In other board news, Supervisor Marybeth Majestic reported that the town had received its first mortgage tax payment of $191,000. The town had budgeted $160,000 for 2021.
“That’s $31,000 more than we anticipated in revenue for the whole year,” Majestic said.
The board scheduled a public hearing for the long-studied short-term rental law for Sept. 14, pending a few minor changes to the draft by Town Attorney Allyson Phillips.
The Town Board set a cap of 100 short-term rental licenses.
Also, short-term rentals will be limited to five bedrooms with no more than 10 occupants at a time. This includes a capacity of two guests per bedroom. Children under the age of 16 shall not be counted as guests.
Under the Purpose and Intent section of the proposed local law on short-term rentals, the law reads:
“The Town Board finds that it is in the interest of public health, safety and welfare to implement a registration and license requirement for the use of dwellings or dwelling units as short-term rentals within the Town of Gardiner. The regulations adopted herein are intended as an interim, stop-gap measure to ensure short-term rentals in the Town are registered and required to meet certain minimum standards while the Town undertakes a thorough review of its Comprehensive Plan and considers the adoption of zoning amendments and/or other police power enactments that are necessary to ensure that the use of residential structures as short-term rentals accords with the Town’s plan for the future development of the community.”

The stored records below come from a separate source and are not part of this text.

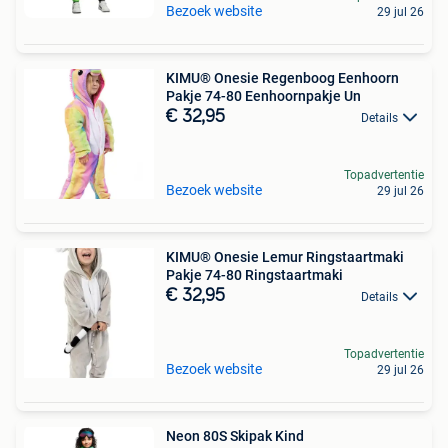
Bezoek website
29 jul 26
KIMU® Onesie Regenboog Eenhoorn
Pakje 74-80 Eenhoornpakje Un
€ 32,95
Details
Topadvertentie
Bezoek website
29 jul 26
KIMU® Onesie Lemur Ringstaartmaki
Pakje 74-80 Ringstaartmaki
€ 32,95
Details
Topadvertentie
Bezoek website
29 jul 26
Neon 80S Skipak Kind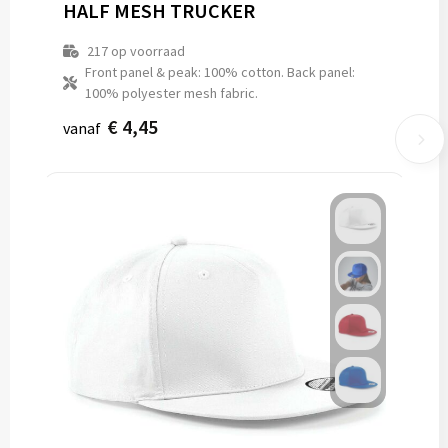
HALF MESH TRUCKER
217
op voorraad
Front panel & peak: 100% cotton. Back panel:
100% polyester mesh fabric.
€ 4,45
vanaf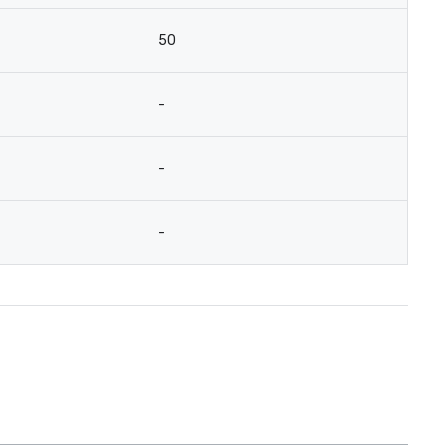
50
-
-
-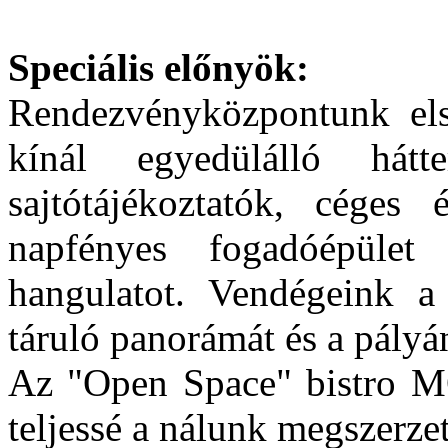
Speciális előnyök:
Rendezvényközpontunk els
kínál egyedülálló hátter
sajtótáj
ékoztatók, céges 
napfényes fogadóépület 
hangulatot. Vendégeink a 
táruló panorámát és a pály
Az "Open Space" bistro MO
teljessé a nálunk megszerze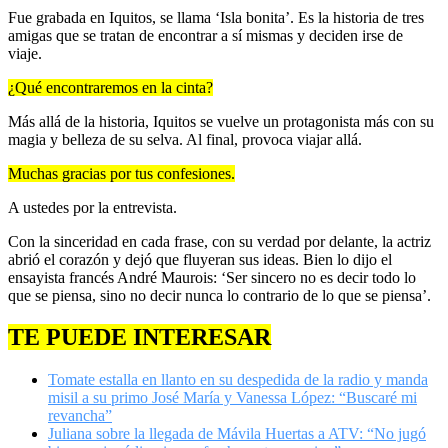
Fue grabada en Iquitos, se llama ‘Isla bonita’. Es la historia de tres
amigas que se tratan de encontrar a sí mismas y deciden irse de
viaje.
¿Qué encontraremos en la cinta?
Más allá de la historia, Iquitos se vuelve un protagonista más con su
magia y belleza de su selva. Al final, provoca viajar allá.
Muchas gracias por tus confesiones.
A ustedes por la entrevista.
Con la sinceridad en cada frase, con su verdad por delante, la actriz
abrió el corazón y dejó que fluyeran sus ideas. Bien lo dijo el
ensayista francés André Maurois: ‘Ser sincero no es decir todo lo
que se piensa, sino no decir nunca lo contrario de lo que se piensa’.
TE PUEDE INTERESAR
Tomate estalla en llanto en su despedida de la radio y manda
misil a su primo José María y Vanessa López: “Buscaré mi
revancha”
Juliana sobre la llegada de Mávila Huertas a ATV: “No jugó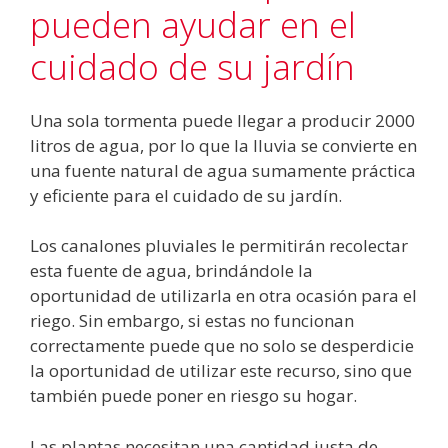
pueden ayudar en el
cuidado de su jardín
Una sola tormenta puede llegar a producir 2000
litros de agua, por lo que la lluvia se convierte en
una fuente natural de agua sumamente práctica
y eficiente para el cuidado de su jardín.
Los canalones pluviales le permitirán recolectar
esta fuente de agua, brindándole la
oportunidad de utilizarla en otra ocasión para el
riego. Sin embargo, si estas no funcionan
correctamente puede que no solo se desperdicie
la oportunidad de utilizar este recurso, sino que
también puede poner en riesgo su hogar.
Las plantas necesitan una cantidad justa de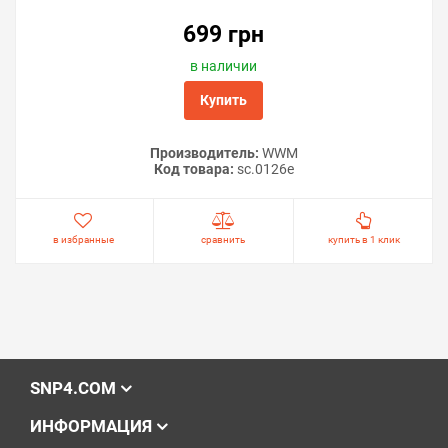
699 грн
в наличии
Купить
Производитель:
WWM
Код товара:
sc.0126e
в избранные
сравнить
купить в 1 клик
SNP4.COM
ИНФОРМАЦИЯ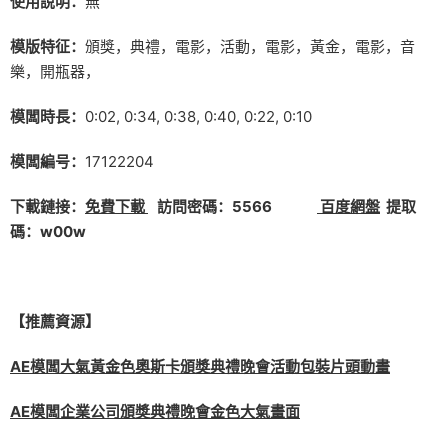
使用說明：
無
模版特征：
頒獎，典禮，電影，活動，電影，黃金，電影，音
樂，開瓶器，
模闆時長：
0:02, 0:34, 0:38, 0:40, 0:22, 0:10
模闆編号：
17122204
下載鏈接：
免費下載
訪問密碼：5566
百度網盤
提取
碼：w00w
【推薦資源】
AE模闆大氣黃金色奧斯卡頒獎典禮晚會活動包裝片頭動畫
AE模闆企業公司頒獎典禮晚會金色大氣畫面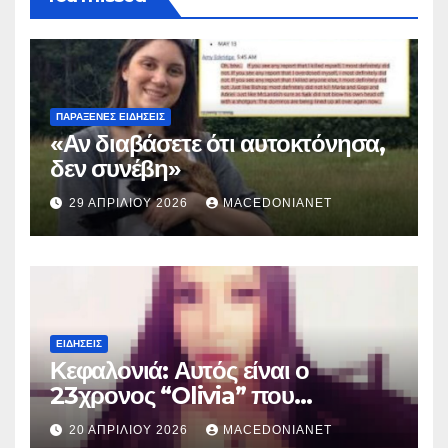
ΠΑΡΆΞΕΝΕΣ ΕΙΔΉΣΕΙΣ
«Αν διαβάσετε ότι αυτοκτόνησα,
δεν συνέβη»
29 ΑΠΡΙΛΊΟΥ 2026
MACEDONIANET
ΕΙΔΉΣΕΙΣ
Κεφαλονιά: Αυτός είναι ο
23χρονος “Olivia” που
κατηγορείται για τον θάνατο της
20 ΑΠΡΙΛΊΟΥ 2026
MACEDONIANET
Μυρτούς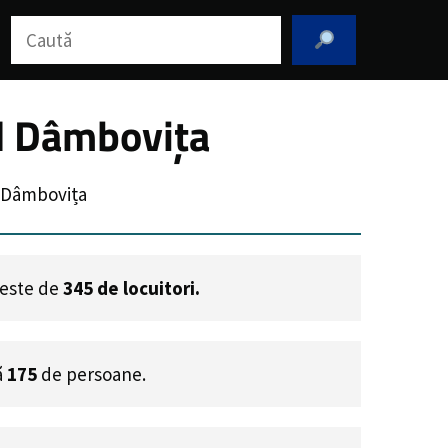
Caută
l Dâmbovița
 Dâmbovița
i este de
345
de locuitori.
ă
175
de persoane.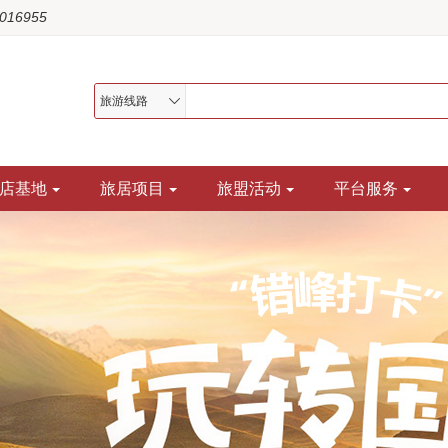
1016955
旅游线路
店基地
旅居项目
旅盟活动
平台服务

Also, it reads that the “process will include a review and evaluation of the Ulster County Housing Action Plan that is currently under development and any recommendations contained herein.”
The Town Board is currently reviewing a draft of an updated Comprehensive Plan.
Dukler said the local law on short-term rentals has been studied by the Town Board for more than two years.
“If we’re serious about trying to both allow short-term rentals and protect quality of life that’s an area that I’m going to press that we address going forward,” he said. “In a town like Gardiner where we have about 2,100 homes, you take a hundred (for short-term rentals) off the market that’s not insignificant. Someone has to protect what I think we can agree with is the ethos of the community going forward and I think the board has made a good start. If it was a perfect world, this wasn’t a law I would have written. But it’s the one we have and we’re going to move forward with it.”